La ministre des Affaires de la Femme et de l’Enfance, Mme Sihem Badi, a encore brillé par ses déclarations, aujourd’hui. S’exprimant dans le cadre du meeting « La femme, l’essor du pays « , organisé par le parti islamiste au pouvoir, Mme Badi a déclaré que la femme est exclue des postes de décision parce qu’elle a choisi l’Islam, le voile et le niqab, parce qu’elle a choisi de rester à la maison, des choix incompatibles avec certaines fonctions élitistes.
Une déclaration aussi controversée que contradictoire, encore une de ces déclarations auxquelles Mme Badi nous a habitués.

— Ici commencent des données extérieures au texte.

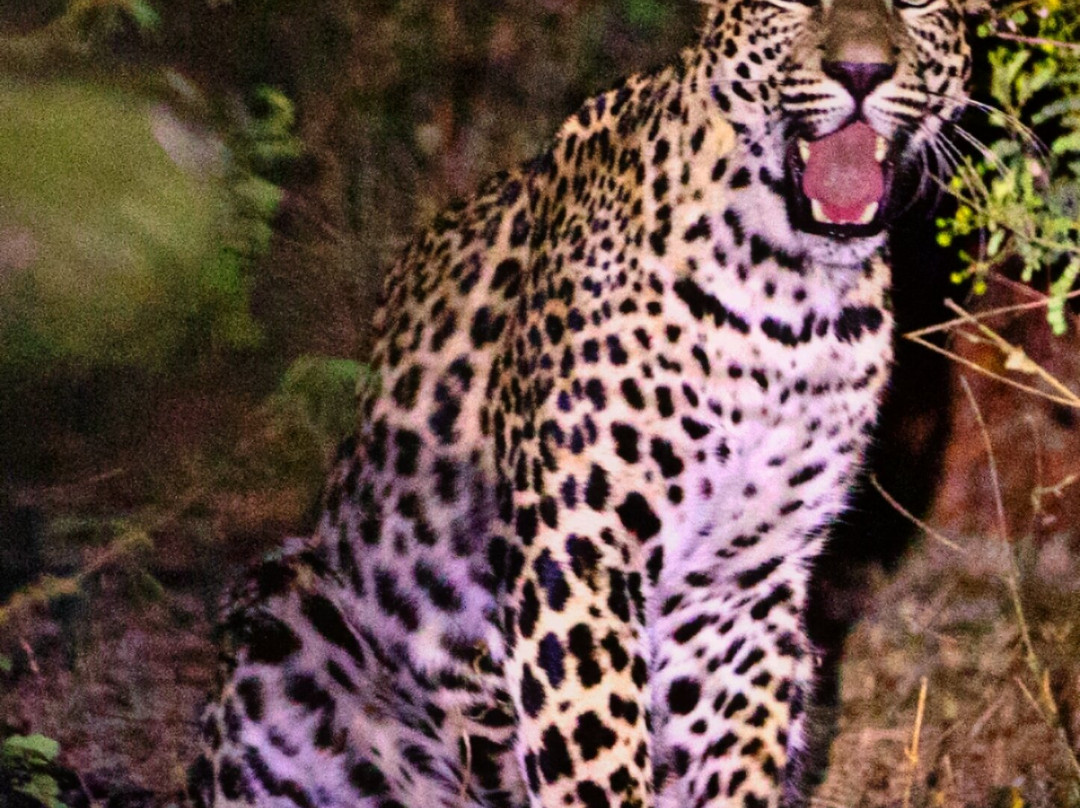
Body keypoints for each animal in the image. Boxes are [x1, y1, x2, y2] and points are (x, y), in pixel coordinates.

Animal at [187, 0, 972, 805]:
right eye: (789, 4)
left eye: (915, 4)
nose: (859, 70)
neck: (790, 297)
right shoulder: (579, 543)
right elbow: (592, 745)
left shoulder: (742, 589)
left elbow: (737, 749)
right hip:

Quand Mme Badi affirme que les femmes sont exclues pour leurs signes extérieurs de religiosité, oublie-t-elle sciemment que ceux qui sont au pouvoir aujourd’hui sont islamistes, et par conséquent, ce sont eux qui s’opposent à la présence de la femme dans la politique? Le récent scandale de la chargée d’affaires en Finlande en est un exemple. Oublie-t-elle ou fait-elle semblant d’oublier que dans le gouvernement formé par Mr Laarayedh, il n’y qu’une seule femme ministre et deux secrétaires d’État? Qu’a-t-elle fait, elle, en tant que ministre pour promouvoir le statut de la femme et leur faciliter l’accès aux postes de décision ?
En affirmant cela, Mme Badi passe outre les véritables raisons qui empêchent la femme d’accéder aux postes de décision, à savoir une société misogyne et une mentalité séculaire, les conditions économiques, les devoirs familiaux et conjugaux qui l’accablent et entravent son émancipation et on en passe .

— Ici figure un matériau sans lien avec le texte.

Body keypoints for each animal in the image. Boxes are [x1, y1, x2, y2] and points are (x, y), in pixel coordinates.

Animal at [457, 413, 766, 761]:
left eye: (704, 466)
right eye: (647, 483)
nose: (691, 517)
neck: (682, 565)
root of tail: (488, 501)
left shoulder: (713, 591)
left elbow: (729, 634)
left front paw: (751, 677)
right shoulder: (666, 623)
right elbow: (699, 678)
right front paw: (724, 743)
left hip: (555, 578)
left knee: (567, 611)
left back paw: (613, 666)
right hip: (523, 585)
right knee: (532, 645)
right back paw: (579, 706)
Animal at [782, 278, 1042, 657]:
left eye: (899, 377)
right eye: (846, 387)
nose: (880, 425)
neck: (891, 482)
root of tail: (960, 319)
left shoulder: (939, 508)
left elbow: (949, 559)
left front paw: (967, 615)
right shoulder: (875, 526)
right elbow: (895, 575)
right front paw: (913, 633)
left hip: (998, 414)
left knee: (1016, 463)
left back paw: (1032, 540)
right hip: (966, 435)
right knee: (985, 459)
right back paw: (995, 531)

Aussi, cette déclaration est sujette à interprétation: celles qui sont aux postes de décision, les femmes qui accèdent au pouvoir, sont-elles pour autant des femmes « légères » puisqu’elles n’ont pas choisi l’islam, ni le voile et encore moins le niqab?
Cette déclaration n’est encore une fois qu’une tentative d’enjôler l’assistance, et au-delà d’elle, les femmes voilées, et de renforcer le clivage dans la société tunisienne. Ne pouvant faire table rase de son passé nahdhaoui, Mme Badi, ministre du CPR, très controversée et reconduite par Mr Larrayedh, ne rate aucune occasion pour s’aligner sur les positions des islamistes. Sa dernière « exhibition » sur l’avenue Habib Bourguiba lors de la manifestation de soutien à la légitimité organisée par Ennahdha n’est pas encore digérée que Mme Badi récidive.

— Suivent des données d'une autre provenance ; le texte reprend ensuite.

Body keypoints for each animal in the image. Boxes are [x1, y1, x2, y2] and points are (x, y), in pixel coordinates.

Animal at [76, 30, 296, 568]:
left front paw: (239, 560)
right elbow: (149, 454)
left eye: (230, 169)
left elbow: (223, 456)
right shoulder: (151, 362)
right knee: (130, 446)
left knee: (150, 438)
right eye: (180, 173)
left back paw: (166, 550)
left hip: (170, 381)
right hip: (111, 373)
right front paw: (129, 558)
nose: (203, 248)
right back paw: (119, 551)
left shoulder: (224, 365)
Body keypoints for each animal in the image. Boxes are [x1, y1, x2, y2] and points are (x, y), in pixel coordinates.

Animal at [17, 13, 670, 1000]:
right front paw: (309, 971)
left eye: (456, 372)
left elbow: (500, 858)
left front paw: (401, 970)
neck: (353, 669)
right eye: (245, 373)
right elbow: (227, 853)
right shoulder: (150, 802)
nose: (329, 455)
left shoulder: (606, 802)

Au lendemain de la Journée internationale de la femme, c’est une triste journée pour les femmes tunisiennes, insultées dans leur intelligence par leur propre ministre, scindées encore une fois en modernistes et conservatrices, et malmenées par un député de l’Assemblée constituante qui clame haut et fort que l’excision des filles relève de l’esthétique.